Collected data
--------------------
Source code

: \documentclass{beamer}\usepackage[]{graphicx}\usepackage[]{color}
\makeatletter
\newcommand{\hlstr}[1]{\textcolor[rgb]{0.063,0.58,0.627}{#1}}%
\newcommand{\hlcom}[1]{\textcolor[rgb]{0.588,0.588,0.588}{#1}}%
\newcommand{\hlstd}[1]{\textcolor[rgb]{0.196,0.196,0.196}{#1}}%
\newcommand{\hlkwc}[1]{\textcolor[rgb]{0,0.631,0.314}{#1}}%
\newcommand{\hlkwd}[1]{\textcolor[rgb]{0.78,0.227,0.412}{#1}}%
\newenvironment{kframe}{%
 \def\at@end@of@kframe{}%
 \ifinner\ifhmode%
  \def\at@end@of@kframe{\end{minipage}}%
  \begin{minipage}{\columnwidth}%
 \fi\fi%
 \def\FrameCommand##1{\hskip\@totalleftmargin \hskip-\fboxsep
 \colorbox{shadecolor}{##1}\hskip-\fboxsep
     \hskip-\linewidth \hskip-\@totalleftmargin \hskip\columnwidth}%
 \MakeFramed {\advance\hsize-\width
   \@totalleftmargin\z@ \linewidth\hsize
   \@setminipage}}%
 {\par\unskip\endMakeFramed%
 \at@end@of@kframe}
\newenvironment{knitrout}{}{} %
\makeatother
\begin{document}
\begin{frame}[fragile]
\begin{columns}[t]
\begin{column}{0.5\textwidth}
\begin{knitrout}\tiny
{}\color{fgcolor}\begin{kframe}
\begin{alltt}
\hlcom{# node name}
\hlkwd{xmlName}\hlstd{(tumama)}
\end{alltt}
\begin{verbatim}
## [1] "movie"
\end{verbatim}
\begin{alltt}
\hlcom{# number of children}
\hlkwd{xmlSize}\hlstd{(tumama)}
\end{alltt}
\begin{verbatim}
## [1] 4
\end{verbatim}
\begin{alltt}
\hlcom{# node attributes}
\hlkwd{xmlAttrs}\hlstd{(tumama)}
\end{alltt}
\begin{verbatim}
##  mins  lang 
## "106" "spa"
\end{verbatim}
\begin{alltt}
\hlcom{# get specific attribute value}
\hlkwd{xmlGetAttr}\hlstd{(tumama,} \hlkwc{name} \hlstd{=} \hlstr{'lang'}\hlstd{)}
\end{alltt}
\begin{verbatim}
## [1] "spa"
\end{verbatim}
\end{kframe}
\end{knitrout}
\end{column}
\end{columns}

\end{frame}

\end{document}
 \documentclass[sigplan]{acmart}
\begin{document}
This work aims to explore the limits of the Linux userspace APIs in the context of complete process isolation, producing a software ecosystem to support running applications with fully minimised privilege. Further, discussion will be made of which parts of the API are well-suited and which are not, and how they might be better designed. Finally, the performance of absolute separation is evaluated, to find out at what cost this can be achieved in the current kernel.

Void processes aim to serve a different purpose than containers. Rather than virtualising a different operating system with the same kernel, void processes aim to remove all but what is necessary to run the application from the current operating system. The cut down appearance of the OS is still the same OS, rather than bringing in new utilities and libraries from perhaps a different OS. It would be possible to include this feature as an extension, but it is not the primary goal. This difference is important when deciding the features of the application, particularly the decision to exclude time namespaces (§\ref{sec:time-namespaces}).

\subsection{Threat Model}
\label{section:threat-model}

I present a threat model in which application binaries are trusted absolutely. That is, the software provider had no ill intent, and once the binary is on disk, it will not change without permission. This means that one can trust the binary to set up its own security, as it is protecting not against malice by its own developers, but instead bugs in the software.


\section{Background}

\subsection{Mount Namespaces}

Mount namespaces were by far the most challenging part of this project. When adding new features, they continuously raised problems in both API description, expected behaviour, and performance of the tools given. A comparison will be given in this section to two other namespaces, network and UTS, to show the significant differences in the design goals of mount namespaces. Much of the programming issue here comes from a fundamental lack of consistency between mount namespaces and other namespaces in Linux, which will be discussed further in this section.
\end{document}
--------------------
Exercise details :: When you reach the end of the records, set them all down again exactly.

Solved problem ::
Source code

: \documentclass{beamer}\usepackage[]{graphicx}\usepackage[]{color}
\makeatletter
\newcommand{\hlstr}[1]{\textcolor[rgb]{0.063,0.58,0.627}{#1}}%
\newcommand{\hlcom}[1]{\textcolor[rgb]{0.588,0.588,0.588}{#1}}%
\newcommand{\hlstd}[1]{\textcolor[rgb]{0.196,0.196,0.196}{#1}}%
\newcommand{\hlkwc}[1]{\textcolor[rgb]{0,0.631,0.314}{#1}}%
\newcommand{\hlkwd}[1]{\textcolor[rgb]{0.78,0.227,0.412}{#1}}%
\newenvironment{kframe}{%
 \def\at@end@of@kframe{}%
 \ifinner\ifhmode%
  \def\at@end@of@kframe{\end{minipage}}%
  \begin{minipage}{\columnwidth}%
 \fi\fi%
 \def\FrameCommand##1{\hskip\@totalleftmargin \hskip-\fboxsep
 \colorbox{shadecolor}{##1}\hskip-\fboxsep
     \hskip-\linewidth \hskip-\@totalleftmargin \hskip\columnwidth}%
 \MakeFramed {\advance\hsize-\width
   \@totalleftmargin\z@ \linewidth\hsize
   \@setminipage}}%
 {\par\unskip\endMakeFramed%
 \at@end@of@kframe}
\newenvironment{knitrout}{}{} %
\makeatother
\begin{document}
\begin{frame}[fragile]
\begin{columns}[t]
\begin{column}{0.5\textwidth}
\begin{knitrout}\tiny
{}\color{fgcolor}\begin{kframe}
\begin{alltt}
\hlcom{# node name}
\hlkwd{xmlName}\hlstd{(tumama)}
\end{alltt}
\begin{verbatim}
## [1] "movie"
\end{verbatim}
\begin{alltt}
\hlcom{# number of children}
\hlkwd{xmlSize}\hlstd{(tumama)}
\end{alltt}
\begin{verbatim}
## [1] 4
\end{verbatim}
\begin{alltt}
\hlcom{# node attributes}
\hlkwd{xmlAttrs}\hlstd{(tumama)}
\end{alltt}
\begin{verbatim}
##  mins  lang 
## "106" "spa"
\end{verbatim}
\begin{alltt}
\hlcom{# get specific attribute value}
\hlkwd{xmlGetAttr}\hlstd{(tumama,} \hlkwc{name} \hlstd{=} \hlstr{'lang'}\hlstd{)}
\end{alltt}
\begin{verbatim}
## [1] "spa"
\end{verbatim}
\end{kframe}
\end{knitrout}
\end{column}
\end{columns}

\end{frame}

\end{document}
 \documentclass[sigplan]{acmart}
\begin{document}
This work aims to explore the limits of the Linux userspace APIs in the context of complete process isolation, producing a software ecosystem to support running applications with fully minimised privilege. Further, discussion will be made of which parts of the API are well-suited and which are not, and how they might be better designed. Finally, the performance of absolute separation is evaluated, to find out at what cost this can be achieved in the current kernel.

Void processes aim to serve a different purpose than containers. Rather than virtualising a different operating system with the same kernel, void processes aim to remove all but what is necessary to run the application from the current operating system. The cut down appearance of the OS is still the same OS, rather than bringing in new utilities and libraries from perhaps a different OS. It would be possible to include this feature as an extension, but it is not the primary goal. This difference is important when deciding the features of the application, particularly the decision to exclude time namespaces (§\ref{sec:time-namespaces}).

\subsection{Threat Model}
\label{section:threat-model}

I present a threat model in which application binaries are trusted absolutely. That is, the software provider had no ill intent, and once the binary is on disk, it will not change without permission. This means that one can trust the binary to set up its own security, as it is protecting not against malice by its own developers, but instead bugs in the software.


\section{Background}

\subsection{Mount Namespaces}

Mount namespaces were by far the most challenging part of this project. When adding new features, they continuously raised problems in both API description, expected behaviour, and performance of the tools given. A comparison will be given in this section to two other namespaces, network and UTS, to show the significant differences in the design goals of mount namespaces. Much of the programming issue here comes from a fundamental lack of consistency between mount namespaces and other namespaces in Linux, which will be discussed further in this section.
\end{document}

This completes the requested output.